La Maria di Barbara Alberti e Paolo Zucca è questa. Un’eroina di duemila anni fa e contemporaneamente una ragazza di oggi. Benedetta Porcaroli, qui alla sua miglior interpretazione in carriera, è eccezionale proprio per questo: è assolutamente credibile sia come una giovane donna nella Palestina dei tempi di Cristo sia come una donna di oggi, con i suoi desideri, le sue ispirazioni, la sua identità. La sua metamorfosi, da ragazza selvaggia e ferina con i colori della terra e il volto sporco, a donna illuminata di azzurro verso la consapevolezza e la santità, è uno dei grandi lavori che ha fatto il regista. Insieme a quello fatto su Alessandro Gassmann, spogliato di ogni movimento, ogni vezzo da commedia, ogni aspetto della sua innata simpatia per fare un uomo d’altri tempo, solido, roccioso, rassicurante.
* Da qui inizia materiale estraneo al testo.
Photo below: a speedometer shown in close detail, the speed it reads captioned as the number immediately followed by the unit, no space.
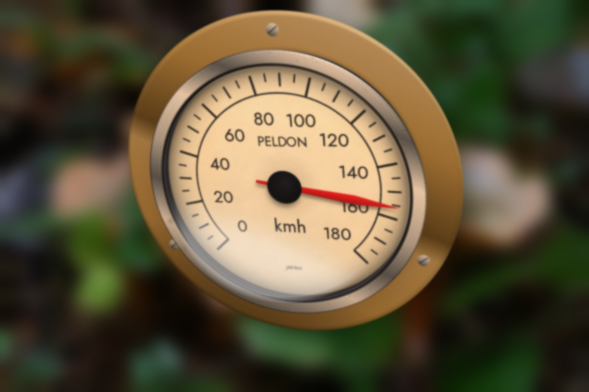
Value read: 155km/h
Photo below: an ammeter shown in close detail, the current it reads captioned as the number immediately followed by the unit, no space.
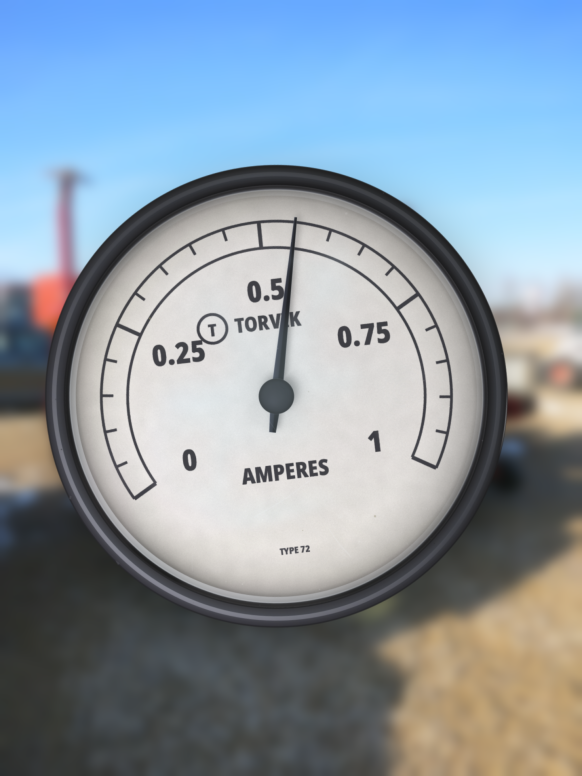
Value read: 0.55A
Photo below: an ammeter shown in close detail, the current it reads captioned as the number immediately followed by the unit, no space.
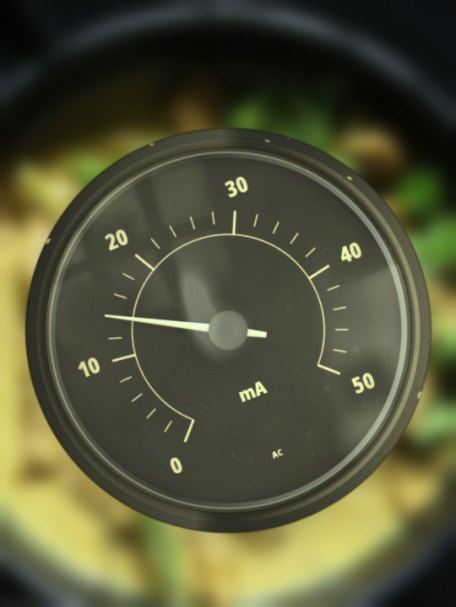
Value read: 14mA
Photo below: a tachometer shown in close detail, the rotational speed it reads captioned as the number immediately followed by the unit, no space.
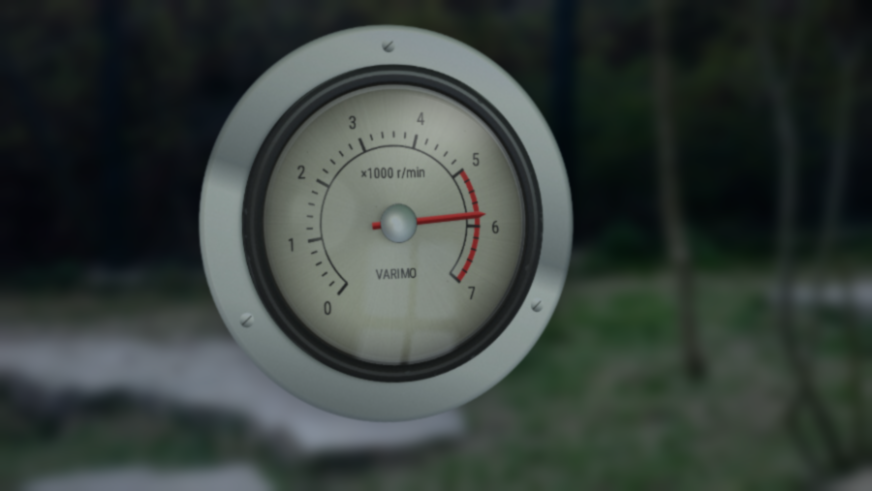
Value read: 5800rpm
Quello che ci piace di questo film è che dà vita a un rapporto uomo donna inedito, ma visto. Le altre storie di redenzione femminile sono in qualche modo storie d’amore, puntano sul rapporto con il partner o con i genitori. Questo è un rapporto basato sulla cultura, sull’apprendimento. Una giovane donna che chiama un uomo Maestro (e, in alcuni punti, con curiosi anacronismi, sembra quasi quello tra il Daniel San e il Maestro Miyagi di Karate Kid o quello tra Maestro Jedi e Padawan di Star Wars). Una donna che se costruisce il rapporto con un uomo sulla castità e il rispetto reciproco sa che potrà fidarsi.
Paolo Zucca ricrea la Palestina nella sua Sardegna, che conosce come pochi altri. Era stata Barbara Alberti a proporgli di fare un film dal suo libro dopo aver visto il suo corto, L’arbitro, perché in quelle immagini aveva rivisto la Palestina che aveva immaginato nel romanzo. E così Zucca gira un film materico, dove sembra di toccare con mano la terra e le pietre di quei luoghi. Il suo è un cinema che guarda a Pasolini. E che, in una messinscena sobria e funzionale alla storia, riesce a creare sequenze memorabili. Come quella in cui assistiamo al passaggio dello Spirito Santo, che darà la maternità a Maria, in cui un’ombra arriva sulla scena e tutto si ferma, con uomini a animali fissati in un attimo di immobilità. O come quella in cui la Madonna ha un incubo, e si immagina come simulacro, una futura statua di pietra. L’immagine in cui verrà fissata in eterno e che, ora, non vuole essere. Per questo la nostra Maria, ha anche qualcosa da dire a Dio, che per lei ha dei piani diversi. Alla fine della storia, Maria acquisirà consapevolezza di sé, amore e libertà. È in quel senso che il viaggio con Giuseppe su un asino, un bellissimo finale aperto, va visto. “Chi è colei che sale dal deserto accanto al suo diletto? Mettimi come un sigillo sul tuo cuore, come un sigillo sul tuo braccio. Le grandi acque non possono spegnere l’amore, né i fiumi possono travolgerlo. Perché forte come la morte è l’amore”.